The Next Generation
HSM approach delivers unparalleled cost/benefit for organizations
- By Anand Kashyap
- Dec 01, 2018
Hardware Security Modules, or HSMs, protect
against insider and external threats by
delivering confidentiality for encryption keys
in a physically hardened appliance. They
were initially developed by the military for
the military, then were first leveraged commercially
in the financial services sector. Now HSMs can be
seen in a variety of applications ranging from PKI to code
signing to databases.
Despite their strong security benefits, HSMs designed with
older generation technology present significant hurdles to adoption.
First, they are built using proprietary hardware that has a
high initial acquisition cost. Second, they bring significant complexity
and cost of operations. In many cases, the personnel costs
to manage and operate these HSMs greatly exceed the appliance
cost. The total cost and complexity prove to be prohibitive for
many organizations, leading to critical gaps in encryption key
management for data protection.
However, newer technologies are available today which can
enable organizations to reassess their cost/benefit analysis and
implement stronger security controls with low initial investment.
Organizations are finding that next-generation HSM and Key
Management capabilities offered as a subscription-based approach
deliver powerful data protection and TCO benefits.
In the past, organizations had only the CAPEX model to
purchase HSMs. The hardware typically cost at least $20,000 to
deploy, $40,000 for high availability, and multiple times more for
a typical enterprise deployment.
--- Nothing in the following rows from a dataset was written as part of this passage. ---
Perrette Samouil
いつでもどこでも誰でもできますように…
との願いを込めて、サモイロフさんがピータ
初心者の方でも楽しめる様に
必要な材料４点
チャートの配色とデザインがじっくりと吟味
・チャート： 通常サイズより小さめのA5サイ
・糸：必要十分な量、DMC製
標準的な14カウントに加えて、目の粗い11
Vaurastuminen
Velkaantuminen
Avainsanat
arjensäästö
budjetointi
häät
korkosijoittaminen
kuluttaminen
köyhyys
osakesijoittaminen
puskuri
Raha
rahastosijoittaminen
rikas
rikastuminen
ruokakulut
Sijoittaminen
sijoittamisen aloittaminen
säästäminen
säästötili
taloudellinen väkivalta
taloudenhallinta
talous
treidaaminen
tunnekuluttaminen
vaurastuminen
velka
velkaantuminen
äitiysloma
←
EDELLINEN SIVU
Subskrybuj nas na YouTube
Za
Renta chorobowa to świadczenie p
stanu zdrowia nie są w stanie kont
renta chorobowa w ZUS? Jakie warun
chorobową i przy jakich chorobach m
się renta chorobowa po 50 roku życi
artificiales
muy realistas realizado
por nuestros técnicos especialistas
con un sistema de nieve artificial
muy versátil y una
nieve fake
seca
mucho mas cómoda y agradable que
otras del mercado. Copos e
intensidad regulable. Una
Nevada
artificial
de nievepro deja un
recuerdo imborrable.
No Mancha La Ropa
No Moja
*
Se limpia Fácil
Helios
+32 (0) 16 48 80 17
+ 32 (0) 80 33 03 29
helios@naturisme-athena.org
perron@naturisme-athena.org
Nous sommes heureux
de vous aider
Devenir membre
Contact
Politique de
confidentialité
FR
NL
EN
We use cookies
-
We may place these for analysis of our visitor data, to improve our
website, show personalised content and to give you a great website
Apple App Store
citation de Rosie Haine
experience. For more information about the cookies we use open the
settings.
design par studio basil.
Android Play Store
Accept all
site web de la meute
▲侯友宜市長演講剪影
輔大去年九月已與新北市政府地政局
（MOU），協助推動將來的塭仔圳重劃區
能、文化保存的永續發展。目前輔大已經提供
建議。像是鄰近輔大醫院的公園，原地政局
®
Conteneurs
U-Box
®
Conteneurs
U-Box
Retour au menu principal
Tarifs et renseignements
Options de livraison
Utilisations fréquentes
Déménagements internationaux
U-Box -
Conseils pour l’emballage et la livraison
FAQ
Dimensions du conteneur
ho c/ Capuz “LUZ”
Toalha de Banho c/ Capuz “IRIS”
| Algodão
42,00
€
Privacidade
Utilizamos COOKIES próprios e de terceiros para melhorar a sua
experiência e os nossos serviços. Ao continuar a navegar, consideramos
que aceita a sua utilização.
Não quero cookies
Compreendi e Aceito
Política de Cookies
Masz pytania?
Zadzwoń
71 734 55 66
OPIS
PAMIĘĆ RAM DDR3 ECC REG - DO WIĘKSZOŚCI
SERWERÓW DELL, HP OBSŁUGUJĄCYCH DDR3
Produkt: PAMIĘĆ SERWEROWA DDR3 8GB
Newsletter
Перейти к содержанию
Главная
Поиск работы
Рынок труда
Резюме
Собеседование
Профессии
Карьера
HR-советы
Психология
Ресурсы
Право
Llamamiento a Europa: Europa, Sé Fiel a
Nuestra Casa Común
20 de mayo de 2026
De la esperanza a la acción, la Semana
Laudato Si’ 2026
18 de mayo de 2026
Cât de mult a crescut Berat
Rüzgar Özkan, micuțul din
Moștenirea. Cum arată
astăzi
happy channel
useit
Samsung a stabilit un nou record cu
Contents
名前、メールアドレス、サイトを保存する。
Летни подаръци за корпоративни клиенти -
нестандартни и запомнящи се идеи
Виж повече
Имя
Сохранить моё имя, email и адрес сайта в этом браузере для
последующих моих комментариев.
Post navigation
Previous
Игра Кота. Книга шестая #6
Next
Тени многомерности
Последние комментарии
Most cases required additional
components and costs for such features as client-side connectors,
partitions, KMIP support, Elliptical Curve algorithms, master key
export, remote administration, and maintenance. Added up, deployment
costs for real-world use cases often started at $250,000.
This cost scenario left most organizations unable to leverage the
power of HSMs and open to data breaches and insider attacks.
Next-generation HSMs today offer a subscription, or OPEX,
model with flat, predictable pricing and a low barrier of entry,
providing an attractive cost/benefit scenario that is attainable for
most organizations. The leading appliances use commercial offthe-
shelf (COTS) servers hardened for NIST FIPS 140-2 level-3,
significantly reducing the initial acquisition cost. A HSM-as-aservice
(HSMaaS) subscription software license combined with
an all-inclusive model offers predictable pricing for current and
future use cases. Additionally, those next-generation HSMs following
a software-defined design can even accommodate organizations
that prefer to use their own servers for cost or supply
chain efficiency purposes.
The CAPEX model bundles software and hardware together
and often leads to paying for the software several times.
For example, if an organization, after a few years, needs to
upgrade their hardware due to growing demands, they must purchase
another hardware and software bundle, effectively duplicating
their software payment. Next-generation HSMs’ approach
enables organizations to purchase new servers or appliances and
transfer the software licenses over, thereby lowering long-term acquisition
costs. The OPEX model gives organizations the flexibility
to more frequently upgrade to the latest Intel x86 processor, as
an example. A higher performance processor means they can do
more with less, which lowers overall costs.
HSMs today should be secure, cost-effective, intuitive, and
easy to use. They should:
- Support all NSA Suite B algorithms.
- Securely generate, manage, and rotate keys; encrypt, hash, and sign.
- Support all common APIs (including RESTful APIs, KMIP,
and traditional cryptographic interfaces) on the same platform.
- Support multi-tenancy (the ability to securely manage multiple
users/customers/departments on the same hardware/software).
- Provide true separation of duties (ability to manage firmware/
software updates without having access to application keys).
- Provide secure audit logs that integrate with SIEM tools such
as Splunk, and offer configurable alerts.
- Deliver built-in high availability and load balancing without
costly external appliances.
Legacy HSMs require professional services and a weeklong
class to get trained on deploying the solution. Additional “soft
costs” associated with these deployments can be significant as
well. Legacy HSMs have to be offline for firmware/software updates,
which means unproductive downtime and admins required
to travel worldwide to make administrative changes to data centers.
Because they are so difficult to manage, few within a company
understand how they work, requiring additional training
classes. With next-generation HSMs, there is no downtime during
software updates, and centralized remote key management software
does not require admins to fly around the globe.